Written instruction>
Copy the lines from the line with "common name: Orchardgrass" to the line with "genus: Rhus", renaming "scientific name" to "Latin name" and leaving everything else as it is.

Input rows>
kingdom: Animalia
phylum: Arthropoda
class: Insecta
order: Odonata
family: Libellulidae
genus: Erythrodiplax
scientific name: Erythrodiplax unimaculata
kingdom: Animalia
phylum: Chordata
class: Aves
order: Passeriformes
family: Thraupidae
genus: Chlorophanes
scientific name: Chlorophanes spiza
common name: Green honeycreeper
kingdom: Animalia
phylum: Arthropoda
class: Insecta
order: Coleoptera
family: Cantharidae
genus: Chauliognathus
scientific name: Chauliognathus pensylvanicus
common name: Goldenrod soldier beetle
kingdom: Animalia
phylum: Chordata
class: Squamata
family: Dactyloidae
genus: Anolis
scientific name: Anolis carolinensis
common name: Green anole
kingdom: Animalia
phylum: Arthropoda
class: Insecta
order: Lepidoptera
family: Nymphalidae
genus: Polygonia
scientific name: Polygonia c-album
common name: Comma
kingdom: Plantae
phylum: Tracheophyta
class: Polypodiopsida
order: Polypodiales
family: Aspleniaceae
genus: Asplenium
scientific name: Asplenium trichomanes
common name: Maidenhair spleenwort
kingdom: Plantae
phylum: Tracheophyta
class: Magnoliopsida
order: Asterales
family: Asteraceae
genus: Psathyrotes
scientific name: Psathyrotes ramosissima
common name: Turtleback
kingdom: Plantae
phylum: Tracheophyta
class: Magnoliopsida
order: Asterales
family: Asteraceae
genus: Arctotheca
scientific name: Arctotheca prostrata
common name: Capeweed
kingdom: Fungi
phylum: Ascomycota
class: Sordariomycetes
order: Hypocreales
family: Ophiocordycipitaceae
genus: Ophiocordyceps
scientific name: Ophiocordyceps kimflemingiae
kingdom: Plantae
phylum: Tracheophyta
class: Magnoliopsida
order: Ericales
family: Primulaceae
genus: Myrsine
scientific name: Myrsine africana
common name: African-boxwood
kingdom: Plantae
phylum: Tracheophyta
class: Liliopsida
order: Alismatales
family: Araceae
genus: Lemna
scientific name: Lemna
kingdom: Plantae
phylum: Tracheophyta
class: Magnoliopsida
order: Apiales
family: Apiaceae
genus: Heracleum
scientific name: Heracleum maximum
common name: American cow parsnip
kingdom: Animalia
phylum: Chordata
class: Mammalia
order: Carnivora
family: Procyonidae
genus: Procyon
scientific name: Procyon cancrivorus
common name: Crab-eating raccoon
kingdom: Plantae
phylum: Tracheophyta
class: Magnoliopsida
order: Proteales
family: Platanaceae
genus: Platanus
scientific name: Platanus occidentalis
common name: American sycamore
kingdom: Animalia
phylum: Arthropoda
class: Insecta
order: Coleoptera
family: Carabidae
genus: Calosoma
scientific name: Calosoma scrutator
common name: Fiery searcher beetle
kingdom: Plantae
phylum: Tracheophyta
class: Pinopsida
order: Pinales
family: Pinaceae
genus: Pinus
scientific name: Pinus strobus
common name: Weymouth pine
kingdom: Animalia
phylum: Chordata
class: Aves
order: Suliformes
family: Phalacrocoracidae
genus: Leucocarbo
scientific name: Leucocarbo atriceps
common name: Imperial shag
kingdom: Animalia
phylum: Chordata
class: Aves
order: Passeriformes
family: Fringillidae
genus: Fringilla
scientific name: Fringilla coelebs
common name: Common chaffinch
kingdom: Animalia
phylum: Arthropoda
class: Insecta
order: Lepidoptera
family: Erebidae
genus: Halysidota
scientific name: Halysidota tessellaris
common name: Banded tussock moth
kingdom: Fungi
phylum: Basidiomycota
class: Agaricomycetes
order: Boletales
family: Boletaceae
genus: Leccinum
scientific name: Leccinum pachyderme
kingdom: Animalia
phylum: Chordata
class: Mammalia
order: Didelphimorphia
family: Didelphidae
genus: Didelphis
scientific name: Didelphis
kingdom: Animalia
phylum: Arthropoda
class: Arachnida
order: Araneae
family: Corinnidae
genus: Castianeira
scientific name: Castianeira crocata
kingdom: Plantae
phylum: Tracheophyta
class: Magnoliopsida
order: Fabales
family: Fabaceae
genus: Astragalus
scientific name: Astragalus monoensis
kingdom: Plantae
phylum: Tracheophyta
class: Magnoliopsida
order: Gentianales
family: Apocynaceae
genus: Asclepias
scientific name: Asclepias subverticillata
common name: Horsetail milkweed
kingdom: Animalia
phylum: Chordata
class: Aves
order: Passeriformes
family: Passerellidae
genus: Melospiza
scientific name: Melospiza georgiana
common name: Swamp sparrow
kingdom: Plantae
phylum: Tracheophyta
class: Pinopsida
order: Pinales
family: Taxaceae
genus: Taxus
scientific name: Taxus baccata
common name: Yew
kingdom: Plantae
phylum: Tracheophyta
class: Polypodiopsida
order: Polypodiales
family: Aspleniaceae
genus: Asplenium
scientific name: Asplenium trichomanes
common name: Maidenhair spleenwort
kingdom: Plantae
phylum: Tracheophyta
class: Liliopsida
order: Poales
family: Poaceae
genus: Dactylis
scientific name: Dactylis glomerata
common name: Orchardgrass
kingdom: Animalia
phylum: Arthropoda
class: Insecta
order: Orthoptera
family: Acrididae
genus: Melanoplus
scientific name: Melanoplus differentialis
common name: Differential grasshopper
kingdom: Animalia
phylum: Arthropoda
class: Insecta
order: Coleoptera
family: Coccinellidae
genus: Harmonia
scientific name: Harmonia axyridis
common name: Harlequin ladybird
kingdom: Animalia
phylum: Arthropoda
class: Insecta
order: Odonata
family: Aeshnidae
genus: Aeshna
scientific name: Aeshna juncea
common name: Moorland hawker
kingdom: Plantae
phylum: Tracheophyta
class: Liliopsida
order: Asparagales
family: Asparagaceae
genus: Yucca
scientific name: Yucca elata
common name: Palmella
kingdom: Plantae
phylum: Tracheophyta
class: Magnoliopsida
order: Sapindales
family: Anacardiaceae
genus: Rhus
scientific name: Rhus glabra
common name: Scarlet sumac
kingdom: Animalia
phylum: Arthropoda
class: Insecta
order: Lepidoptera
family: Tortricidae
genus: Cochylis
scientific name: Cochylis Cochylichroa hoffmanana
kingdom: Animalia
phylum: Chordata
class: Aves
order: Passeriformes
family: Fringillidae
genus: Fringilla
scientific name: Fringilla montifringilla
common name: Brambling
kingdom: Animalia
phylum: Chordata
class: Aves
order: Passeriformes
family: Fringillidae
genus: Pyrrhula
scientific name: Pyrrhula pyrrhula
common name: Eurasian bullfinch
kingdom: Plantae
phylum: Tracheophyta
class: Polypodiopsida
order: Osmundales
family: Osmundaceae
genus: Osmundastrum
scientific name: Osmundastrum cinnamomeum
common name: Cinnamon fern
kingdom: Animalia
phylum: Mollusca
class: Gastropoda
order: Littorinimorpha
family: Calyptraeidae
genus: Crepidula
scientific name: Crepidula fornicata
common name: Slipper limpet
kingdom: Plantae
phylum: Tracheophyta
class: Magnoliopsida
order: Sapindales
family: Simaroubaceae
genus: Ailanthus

The answer>
common name: Orchardgrass
kingdom: Animalia
phylum: Arthropoda
class: Insecta
order: Orthoptera
family: Acrididae
genus: Melanoplus
Latin name: Melanoplus differentialis
common name: Differential grasshopper
kingdom: Animalia
phylum: Arthropoda
class: Insecta
order: Coleoptera
family: Coccinellidae
genus: Harmonia
Latin name: Harmonia axyridis
common name: Harlequin ladybird
kingdom: Animalia
phylum: Arthropoda
class: Insecta
order: Odonata
family: Aeshnidae
genus: Aeshna
Latin name: Aeshna juncea
common name: Moorland hawker
kingdom: Plantae
phylum: Tracheophyta
class: Liliopsida
order: Asparagales
family: Asparagaceae
genus: Yucca
Latin name: Yucca elata
common name: Palmella
kingdom: Plantae
phylum: Tracheophyta
class: Magnoliopsida
order: Sapindales
family: Anacardiaceae
genus: Rhus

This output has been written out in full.